Absence from work note inadequate for absence from court


"Sick leave" stamp and pills

An absence from work certificate obtained from a pharmacist has been deemed “plainly inadequate” to obtain an adjournment from the Migration Review Tribunal, now the Administrative Appeals Tribunal.

Nyarna Kyaw Swa sought a review of the decision to refuse him a Medical Treatment Visa; on the day he was to appear at the review hearing before the Tribunal, he said he “suddenly got very sick” at around 9am.

He attempted to get a medical certificate to provide when seeking an adjournment, but two general practices nearby proved to be fully booked.

“I then went to a pharmacist to get some medication,” Swa wrote in an affidavit. “The pharmacist at Health 1 Pharmacy provided a medical certificate for me.

“I was shocked to hear the Migration Tribunal had made a decision without me. I did not get an opportunity to present my case.

“I believe it was unfair and unreasonable to refuse my request for an adjournment.”

But the pharmacist’s certificate was considered to be “plainly inadequate”.

“Mr Swa’s affidavit made it plain that he knew that a medical certificate would be required in order to found an argument for an adjournment of the Tribunal Hearing,” the Court found.

“Even before contacting his representative he apprehended that he would require a medical certificate, seeking a medical certificate from not one, but two, medical practices, and being unable to obtain one by reason of not being able to obtain an appointment.

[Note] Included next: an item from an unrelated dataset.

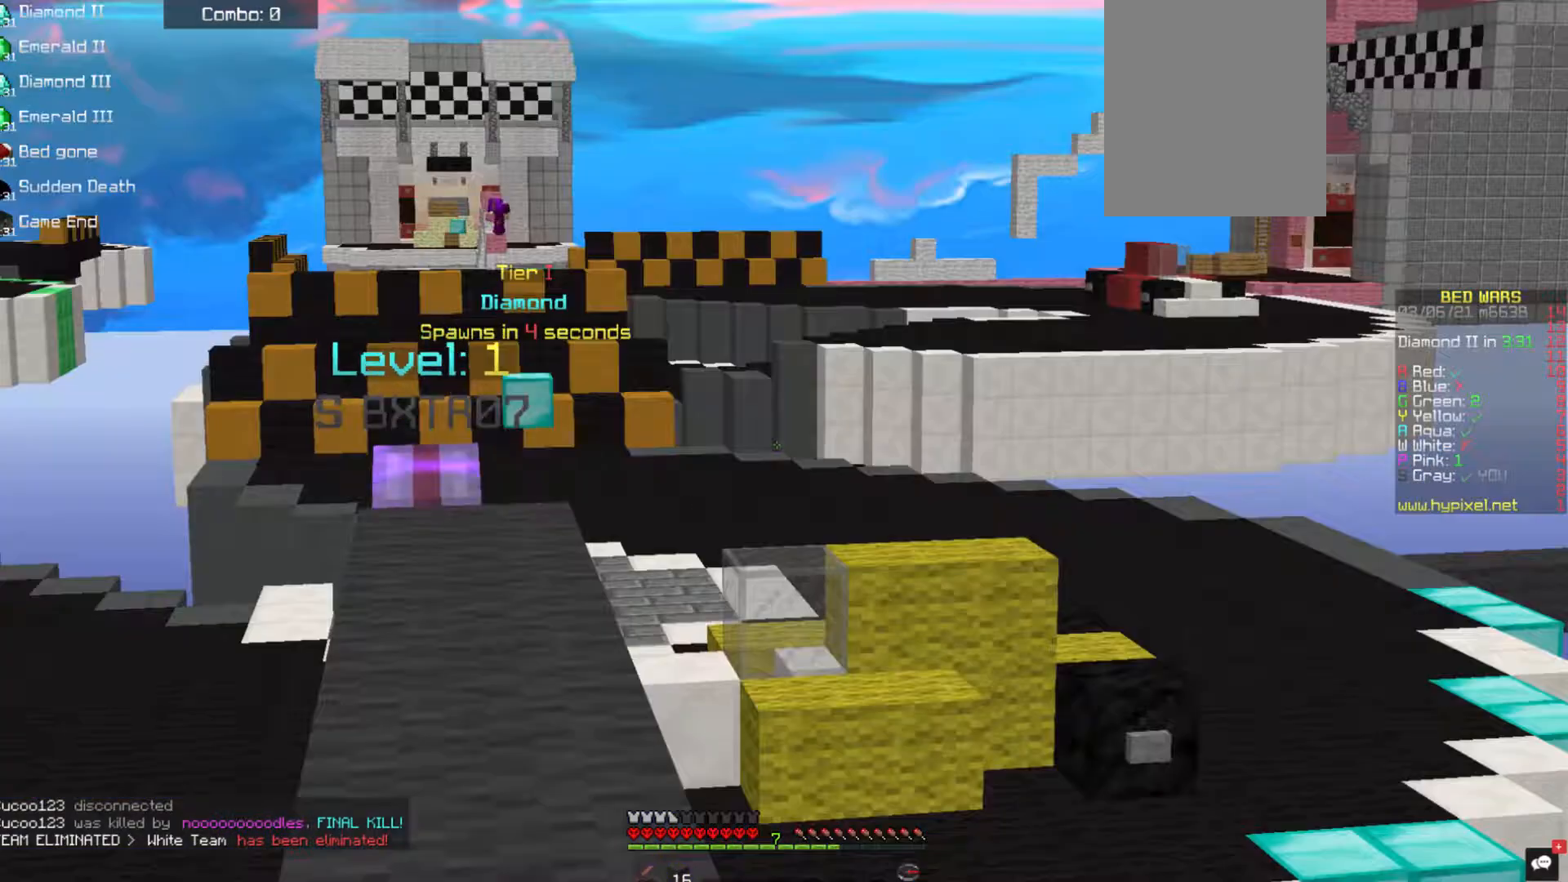
{"keys": [], "mouse": [], "events": []}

“Ultimately, he obtained the Pharmacist’s Certificate. Although the Pharmacist’s Certificate stated it was issued by a ‘Registered Health Practitioner’ for the purposes of s.240 the Workplace Relations Act 1996 (Cth) (“WR Act”) that provision has been repealed. There is no equivalent provision in the WR Act’s successor the Fair Work Act 2009 (Cth).

“The pharmacist’s certificate did not say what the medical condition was that Mr Swa was said to suffer from. Nor did it say why Mr Swa could not attend a hearing in person, or, given the offer made by the Tribunal, by telephone.

“The paucity of information and the inadequacy of its content justifies the Tribunal Decision.”

“This is no reflection on the capacity under the Fair Work Act for pharmacists to issue valid absence from work certificates,” says a spokesperson for the Guild.

“This particular case related to the acceptability of an absence from work certificate when the absence was not from work, but a hearing.”

The Court decided that leave ought to be granted to Swa to discontinue the amended Judicial Review Application, and he Swa should costs of $4,778.